Given that the sum of the first four terms is 57, we can write:

$S_4 = \frac{4}{2} \times (2a + 3d) = 57$

This simplifies to:

$2(2a + 3d) = 57$ $4a + 6d = 57$ Substitute $a = 12$:

$4(12) + 6d = 57$ $48 + 6d = 57$ $6d = 57 - 48 = 9$ $d = \frac{9}{6} = 1.5$

So, the common difference $d = 1.5$.

Step 2: Finding the number of terms in the progression

We are also told the last term $l = 48$. The formula for the $n$-th term of an arithmetic progression is:

$l = a + (n - 1)d$

Substitute the known values $l = 48$, $a = 12$, and $d = 1.5$:

$48 = 12 + (n - 1) \times 1.5$ $48 - 12 = (n - 1) \times 1.5$ $36 = (n - 1) \times 1.5$ $n - 1 = \frac{36}{1.5} = 24$ $n = 24 + 1 = 25$

Thus, the number of terms in the arithmetic progression is 25.

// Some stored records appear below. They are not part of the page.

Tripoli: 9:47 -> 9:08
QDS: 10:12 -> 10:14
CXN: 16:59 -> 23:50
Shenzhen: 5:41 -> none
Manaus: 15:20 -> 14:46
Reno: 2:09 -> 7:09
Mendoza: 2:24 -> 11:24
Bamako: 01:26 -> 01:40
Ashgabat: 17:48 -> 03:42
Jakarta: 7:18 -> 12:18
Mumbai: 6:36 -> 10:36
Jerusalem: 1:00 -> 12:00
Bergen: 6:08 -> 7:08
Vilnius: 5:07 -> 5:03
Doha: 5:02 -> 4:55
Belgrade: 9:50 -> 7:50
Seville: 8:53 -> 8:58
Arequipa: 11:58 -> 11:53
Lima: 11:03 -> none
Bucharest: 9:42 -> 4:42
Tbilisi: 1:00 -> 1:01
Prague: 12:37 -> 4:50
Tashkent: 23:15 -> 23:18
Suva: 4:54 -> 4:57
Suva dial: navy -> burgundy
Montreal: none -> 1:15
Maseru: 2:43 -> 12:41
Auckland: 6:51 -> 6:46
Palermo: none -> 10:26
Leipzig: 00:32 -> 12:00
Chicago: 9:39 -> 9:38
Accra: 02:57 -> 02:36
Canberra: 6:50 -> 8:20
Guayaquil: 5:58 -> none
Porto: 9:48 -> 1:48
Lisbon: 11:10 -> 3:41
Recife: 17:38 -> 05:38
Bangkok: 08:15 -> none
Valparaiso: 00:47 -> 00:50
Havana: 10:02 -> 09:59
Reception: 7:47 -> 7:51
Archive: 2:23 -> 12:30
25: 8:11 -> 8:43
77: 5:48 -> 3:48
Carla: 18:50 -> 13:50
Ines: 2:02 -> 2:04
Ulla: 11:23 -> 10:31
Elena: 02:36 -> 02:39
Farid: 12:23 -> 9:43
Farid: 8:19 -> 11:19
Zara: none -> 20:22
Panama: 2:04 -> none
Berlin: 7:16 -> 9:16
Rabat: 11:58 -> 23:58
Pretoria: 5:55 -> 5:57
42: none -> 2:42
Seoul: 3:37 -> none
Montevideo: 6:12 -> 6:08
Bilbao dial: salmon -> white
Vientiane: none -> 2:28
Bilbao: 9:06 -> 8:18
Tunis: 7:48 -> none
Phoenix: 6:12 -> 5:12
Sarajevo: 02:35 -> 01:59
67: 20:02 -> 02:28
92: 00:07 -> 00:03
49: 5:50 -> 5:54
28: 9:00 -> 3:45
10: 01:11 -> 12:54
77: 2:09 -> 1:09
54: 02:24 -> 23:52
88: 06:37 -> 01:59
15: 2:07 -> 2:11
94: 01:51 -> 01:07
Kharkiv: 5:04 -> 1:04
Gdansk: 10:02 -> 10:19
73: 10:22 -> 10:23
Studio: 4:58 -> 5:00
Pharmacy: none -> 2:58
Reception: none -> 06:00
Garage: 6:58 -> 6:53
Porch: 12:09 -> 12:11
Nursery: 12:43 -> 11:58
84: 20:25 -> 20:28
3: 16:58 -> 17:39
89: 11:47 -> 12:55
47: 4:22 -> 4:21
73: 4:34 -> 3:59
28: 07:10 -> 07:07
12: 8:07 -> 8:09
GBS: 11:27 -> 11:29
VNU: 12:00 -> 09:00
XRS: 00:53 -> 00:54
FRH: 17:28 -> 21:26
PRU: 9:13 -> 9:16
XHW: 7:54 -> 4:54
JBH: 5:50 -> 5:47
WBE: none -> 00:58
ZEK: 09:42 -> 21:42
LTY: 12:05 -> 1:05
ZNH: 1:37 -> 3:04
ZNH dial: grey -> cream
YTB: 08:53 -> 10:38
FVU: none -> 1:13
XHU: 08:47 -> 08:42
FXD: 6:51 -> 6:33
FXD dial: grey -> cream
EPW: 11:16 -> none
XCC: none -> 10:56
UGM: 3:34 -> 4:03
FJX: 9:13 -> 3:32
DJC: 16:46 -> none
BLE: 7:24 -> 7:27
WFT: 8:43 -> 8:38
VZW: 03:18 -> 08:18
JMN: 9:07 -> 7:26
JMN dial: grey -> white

Would you like more details on any step?

Here are 5 related questions you might find interesting:

1. How do you calculate the sum of any arithmetic progression?
2. How would the problem change if the common difference was negative?
3. What is the general formula for the $n$-th term of an arithmetic progression?
4. Can you find the sum of the entire arithmetic progression given this data?
5. What are some applications of arithmetic progressions in real-life problems?

Tip: Always check if the sum formula for arithmetic progressions applies fully or if modifications are needed for partial sums.